O percurso do autor por Quebec parece desinteressado, mas seu estranhamento surge aos poucos. De repente, ao contrário de um Killoffer caminhando pela cidade, vê-se Killoffers, no plural, dividindo ações entre si. A pia suja, metáfora da incapacidade de esquecer e abandonar repentinamente sua Paris e sua vida, agora é um sintoma externo: a fragmentação (ou multiplicação) do eu.
SEM QUADROS
O nome em português brasileiro da nona arte – história em quadrinhos ou quadrinhos – é, sem dúvida, um dos mais precisos. A alcunha francesa band dessinè (ou banda desenhada, no português europeu), dando a mera ideia de coletivo de desenhos, só não é mais pobre que a expressão inglesa comics, marcada pela origem humorística dos quadrinhos.
O termo história em quadrinhos tem um significado próximo ao conceito de arte sequencial, cunhado por Will Eisner, concebendo justamente o que é definidor da linguagem: um conjunto de quadros que constitui uma narrativa.
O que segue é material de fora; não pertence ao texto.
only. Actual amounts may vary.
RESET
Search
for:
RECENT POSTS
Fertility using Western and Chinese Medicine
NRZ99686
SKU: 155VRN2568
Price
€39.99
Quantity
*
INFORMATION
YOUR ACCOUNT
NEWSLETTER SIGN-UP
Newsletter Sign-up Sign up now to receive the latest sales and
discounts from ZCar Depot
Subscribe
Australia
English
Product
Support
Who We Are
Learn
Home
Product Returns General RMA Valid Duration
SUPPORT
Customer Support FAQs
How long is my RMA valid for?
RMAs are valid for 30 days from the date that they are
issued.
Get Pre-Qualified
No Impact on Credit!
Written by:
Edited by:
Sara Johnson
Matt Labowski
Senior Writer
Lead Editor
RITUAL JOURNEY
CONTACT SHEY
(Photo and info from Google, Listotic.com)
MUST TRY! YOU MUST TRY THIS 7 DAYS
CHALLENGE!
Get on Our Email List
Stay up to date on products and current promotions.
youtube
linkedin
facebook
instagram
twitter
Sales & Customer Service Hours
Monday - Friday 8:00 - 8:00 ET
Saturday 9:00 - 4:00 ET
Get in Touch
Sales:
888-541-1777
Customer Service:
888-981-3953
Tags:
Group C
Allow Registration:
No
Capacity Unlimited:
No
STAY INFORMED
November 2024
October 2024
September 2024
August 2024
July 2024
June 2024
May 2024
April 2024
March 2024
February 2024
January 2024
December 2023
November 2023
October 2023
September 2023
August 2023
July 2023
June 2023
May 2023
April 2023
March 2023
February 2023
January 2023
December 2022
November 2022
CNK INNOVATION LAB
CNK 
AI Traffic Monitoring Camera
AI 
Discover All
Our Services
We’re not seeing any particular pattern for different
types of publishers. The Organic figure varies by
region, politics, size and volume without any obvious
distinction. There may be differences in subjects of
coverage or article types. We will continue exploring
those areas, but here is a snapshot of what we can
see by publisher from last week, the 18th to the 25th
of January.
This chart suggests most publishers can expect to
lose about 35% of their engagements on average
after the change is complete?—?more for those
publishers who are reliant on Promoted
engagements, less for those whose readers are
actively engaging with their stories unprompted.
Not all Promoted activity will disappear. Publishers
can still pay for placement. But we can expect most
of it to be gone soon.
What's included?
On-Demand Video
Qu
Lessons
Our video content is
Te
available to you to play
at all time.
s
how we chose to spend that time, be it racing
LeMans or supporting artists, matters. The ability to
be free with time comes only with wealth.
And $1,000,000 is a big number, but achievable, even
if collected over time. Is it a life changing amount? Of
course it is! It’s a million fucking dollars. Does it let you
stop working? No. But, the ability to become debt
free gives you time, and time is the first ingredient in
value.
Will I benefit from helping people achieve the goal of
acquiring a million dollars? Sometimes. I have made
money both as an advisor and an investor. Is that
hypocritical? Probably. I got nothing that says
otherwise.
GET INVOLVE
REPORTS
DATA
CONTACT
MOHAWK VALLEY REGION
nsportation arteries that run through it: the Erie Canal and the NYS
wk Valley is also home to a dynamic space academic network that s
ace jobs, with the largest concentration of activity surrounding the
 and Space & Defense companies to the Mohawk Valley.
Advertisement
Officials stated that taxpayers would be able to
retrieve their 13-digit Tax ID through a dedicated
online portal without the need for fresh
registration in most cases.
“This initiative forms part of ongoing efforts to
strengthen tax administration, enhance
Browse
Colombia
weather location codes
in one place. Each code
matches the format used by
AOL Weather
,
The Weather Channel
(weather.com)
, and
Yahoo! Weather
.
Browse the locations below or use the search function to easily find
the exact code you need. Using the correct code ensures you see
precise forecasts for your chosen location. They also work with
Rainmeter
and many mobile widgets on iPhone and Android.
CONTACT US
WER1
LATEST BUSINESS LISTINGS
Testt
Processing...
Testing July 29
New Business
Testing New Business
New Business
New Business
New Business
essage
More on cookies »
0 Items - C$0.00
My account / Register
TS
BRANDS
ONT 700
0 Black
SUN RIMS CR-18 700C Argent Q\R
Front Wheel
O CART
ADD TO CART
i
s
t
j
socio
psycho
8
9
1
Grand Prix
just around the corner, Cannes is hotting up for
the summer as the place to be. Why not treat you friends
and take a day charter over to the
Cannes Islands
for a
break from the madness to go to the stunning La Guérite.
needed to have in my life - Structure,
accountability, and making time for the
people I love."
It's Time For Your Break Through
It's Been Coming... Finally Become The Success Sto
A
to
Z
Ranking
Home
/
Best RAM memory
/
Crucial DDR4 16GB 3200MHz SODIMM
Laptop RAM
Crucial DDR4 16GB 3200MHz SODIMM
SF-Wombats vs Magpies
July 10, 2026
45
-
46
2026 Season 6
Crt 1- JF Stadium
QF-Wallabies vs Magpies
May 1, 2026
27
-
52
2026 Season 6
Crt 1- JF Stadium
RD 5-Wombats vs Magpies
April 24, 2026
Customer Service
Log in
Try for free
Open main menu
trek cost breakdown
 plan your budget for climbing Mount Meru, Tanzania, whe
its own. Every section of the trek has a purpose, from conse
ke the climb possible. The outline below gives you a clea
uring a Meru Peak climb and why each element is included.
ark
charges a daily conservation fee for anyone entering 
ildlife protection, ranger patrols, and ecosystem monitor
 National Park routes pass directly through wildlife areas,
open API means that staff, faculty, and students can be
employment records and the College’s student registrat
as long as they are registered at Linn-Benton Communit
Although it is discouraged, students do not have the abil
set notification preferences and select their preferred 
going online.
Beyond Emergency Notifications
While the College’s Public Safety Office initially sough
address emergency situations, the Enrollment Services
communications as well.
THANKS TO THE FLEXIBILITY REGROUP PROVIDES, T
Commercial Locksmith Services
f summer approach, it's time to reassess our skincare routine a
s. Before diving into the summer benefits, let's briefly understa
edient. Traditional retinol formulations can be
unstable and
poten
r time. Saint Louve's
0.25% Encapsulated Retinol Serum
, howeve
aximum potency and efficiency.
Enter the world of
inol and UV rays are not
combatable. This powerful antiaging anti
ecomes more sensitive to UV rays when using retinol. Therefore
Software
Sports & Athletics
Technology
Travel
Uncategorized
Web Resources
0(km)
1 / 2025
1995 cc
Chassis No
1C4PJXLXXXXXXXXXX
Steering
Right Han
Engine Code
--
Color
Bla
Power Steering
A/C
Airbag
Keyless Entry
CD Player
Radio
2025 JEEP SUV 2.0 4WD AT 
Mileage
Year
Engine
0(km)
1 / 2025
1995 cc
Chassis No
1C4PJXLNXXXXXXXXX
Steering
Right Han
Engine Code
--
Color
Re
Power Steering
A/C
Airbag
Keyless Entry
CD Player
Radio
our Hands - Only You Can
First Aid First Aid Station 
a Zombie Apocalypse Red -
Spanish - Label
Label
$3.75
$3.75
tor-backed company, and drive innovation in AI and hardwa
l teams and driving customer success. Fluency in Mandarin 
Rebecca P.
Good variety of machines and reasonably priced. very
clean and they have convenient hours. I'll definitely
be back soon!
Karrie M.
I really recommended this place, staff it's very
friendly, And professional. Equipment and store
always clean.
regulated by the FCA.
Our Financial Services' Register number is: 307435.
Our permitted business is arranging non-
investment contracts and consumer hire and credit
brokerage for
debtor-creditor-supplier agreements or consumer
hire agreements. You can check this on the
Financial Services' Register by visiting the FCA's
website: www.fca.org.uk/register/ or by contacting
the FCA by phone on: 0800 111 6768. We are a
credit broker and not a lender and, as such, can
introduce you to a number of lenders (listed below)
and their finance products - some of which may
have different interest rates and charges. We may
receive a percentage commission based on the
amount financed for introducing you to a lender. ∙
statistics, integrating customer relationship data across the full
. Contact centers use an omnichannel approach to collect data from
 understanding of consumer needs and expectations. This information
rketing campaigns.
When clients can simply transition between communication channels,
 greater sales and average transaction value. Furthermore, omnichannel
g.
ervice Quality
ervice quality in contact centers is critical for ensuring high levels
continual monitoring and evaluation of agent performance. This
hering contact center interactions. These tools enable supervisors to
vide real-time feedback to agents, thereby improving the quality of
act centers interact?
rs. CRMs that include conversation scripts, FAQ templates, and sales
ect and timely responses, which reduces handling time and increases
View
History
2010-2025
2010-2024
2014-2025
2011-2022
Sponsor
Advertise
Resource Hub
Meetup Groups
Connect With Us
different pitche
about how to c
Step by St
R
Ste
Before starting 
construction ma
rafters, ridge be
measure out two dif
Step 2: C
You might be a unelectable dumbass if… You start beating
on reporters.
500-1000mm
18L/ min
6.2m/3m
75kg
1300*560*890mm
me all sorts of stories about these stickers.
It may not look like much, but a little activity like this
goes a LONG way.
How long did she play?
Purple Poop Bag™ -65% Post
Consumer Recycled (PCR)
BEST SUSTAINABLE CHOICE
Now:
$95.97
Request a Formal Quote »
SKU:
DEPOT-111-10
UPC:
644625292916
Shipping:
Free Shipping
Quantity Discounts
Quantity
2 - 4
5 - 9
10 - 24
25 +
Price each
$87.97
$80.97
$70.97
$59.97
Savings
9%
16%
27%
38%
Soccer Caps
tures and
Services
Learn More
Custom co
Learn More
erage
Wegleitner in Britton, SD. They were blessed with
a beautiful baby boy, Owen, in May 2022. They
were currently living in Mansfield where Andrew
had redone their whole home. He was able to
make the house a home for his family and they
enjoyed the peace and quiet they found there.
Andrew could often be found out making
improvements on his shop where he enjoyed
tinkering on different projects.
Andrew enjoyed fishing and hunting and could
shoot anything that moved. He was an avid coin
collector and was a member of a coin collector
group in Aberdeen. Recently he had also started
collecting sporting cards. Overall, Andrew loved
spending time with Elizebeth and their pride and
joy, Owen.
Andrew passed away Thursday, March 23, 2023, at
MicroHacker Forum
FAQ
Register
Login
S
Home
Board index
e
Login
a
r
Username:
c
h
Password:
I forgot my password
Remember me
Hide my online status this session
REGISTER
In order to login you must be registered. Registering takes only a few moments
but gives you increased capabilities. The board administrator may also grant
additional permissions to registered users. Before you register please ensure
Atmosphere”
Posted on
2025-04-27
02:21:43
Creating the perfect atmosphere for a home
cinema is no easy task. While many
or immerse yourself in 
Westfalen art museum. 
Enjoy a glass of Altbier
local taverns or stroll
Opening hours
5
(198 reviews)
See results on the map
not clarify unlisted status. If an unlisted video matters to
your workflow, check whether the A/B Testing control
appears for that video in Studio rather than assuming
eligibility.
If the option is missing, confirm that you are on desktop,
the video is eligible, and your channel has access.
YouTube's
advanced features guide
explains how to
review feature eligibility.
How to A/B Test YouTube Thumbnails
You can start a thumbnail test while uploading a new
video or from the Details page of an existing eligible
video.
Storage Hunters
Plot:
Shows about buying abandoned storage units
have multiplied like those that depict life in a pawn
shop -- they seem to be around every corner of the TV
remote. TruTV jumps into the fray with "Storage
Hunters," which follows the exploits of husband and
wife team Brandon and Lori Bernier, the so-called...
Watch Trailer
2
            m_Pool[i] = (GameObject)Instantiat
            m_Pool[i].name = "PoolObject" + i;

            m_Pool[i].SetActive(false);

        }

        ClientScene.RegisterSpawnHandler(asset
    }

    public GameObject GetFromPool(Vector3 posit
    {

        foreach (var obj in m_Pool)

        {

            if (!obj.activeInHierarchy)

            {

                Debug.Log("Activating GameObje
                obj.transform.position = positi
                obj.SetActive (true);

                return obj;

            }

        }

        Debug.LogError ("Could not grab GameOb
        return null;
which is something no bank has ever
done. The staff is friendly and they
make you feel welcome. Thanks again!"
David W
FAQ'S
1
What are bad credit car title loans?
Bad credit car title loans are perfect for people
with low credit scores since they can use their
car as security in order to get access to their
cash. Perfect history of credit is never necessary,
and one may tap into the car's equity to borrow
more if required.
Killoffer, aparentemente insatisfeito com os limites da forma, ataca justamente esse aspecto dos quadrinhos. Com exceção de meia dúzia de páginas, a sua narrativa é construída sem diferenciação evidente entre os quadros.
A subversão do autor tem relação direta com a sua participação no OuBaPo, acrônimo em francês para Workshop de Quadrinhos em Potencial, o equivalente quadrinístico do OuLiPo, movimento literário de Raymond Queneau, François Le Lionnais e Georges Perec, baseado na criação de condições e limites para a produção de uma obra. Fã dos jogos de restrições característicos do grupo, Killoffer busca eliminar os quadros para propor uma narrativa sem a definição exata do movimento dos personagens – cabe ao leitor supor quando se encerra uma cena e quando começa outra.
O recurso se encaixa com maestria na história, porque ressalta o clima de dissolução sentido pelo próprio personagem, que passa a ocupar o mesmo local duas, três, oito vezes, nas grandes páginas de 25 x 37 cm do livro. O que era apenas a sucessão de cenas sem limites demarcados transforma-se no retrato de um evento simultâneo, caótico.
O Killoffer “original”, se é que há um, vê suas cópias encarnarem seus piores desejos e instintos. São eles que sujam a casa e a enchem de fumaça de cigarro para sair à noite atacando mulheres e brigando em bares, diante da expressão atônita, mas kafkiana, do personagem – que cozinha, arruma, lê, desenha e bebe conformadamente. Mas, se em Kafka a presença do absurdo é algo externo, em Killoffer ela é pessoal e intransferível, em sua forma física e psicológica.
Por fim, o egocentrismo da obra, cujo único personagem é o autor francês, impressiona. Ele aparece mesmo 676 vezes, em meio a alguns coadjuvantes sem nome, o que rende do próprio quadrinista uma brincadeira na dedicatória: “Para Killoffer, sem quem esse livro não seria possível”. Mergulhado em um narcisismo às avessas, Killoffer não tem outra saída senão combater a si mesmo de alguma forma, nem que seja transformando perturbação em quadrinhos.
DIOGO GUEDES, repórter da Continente Online.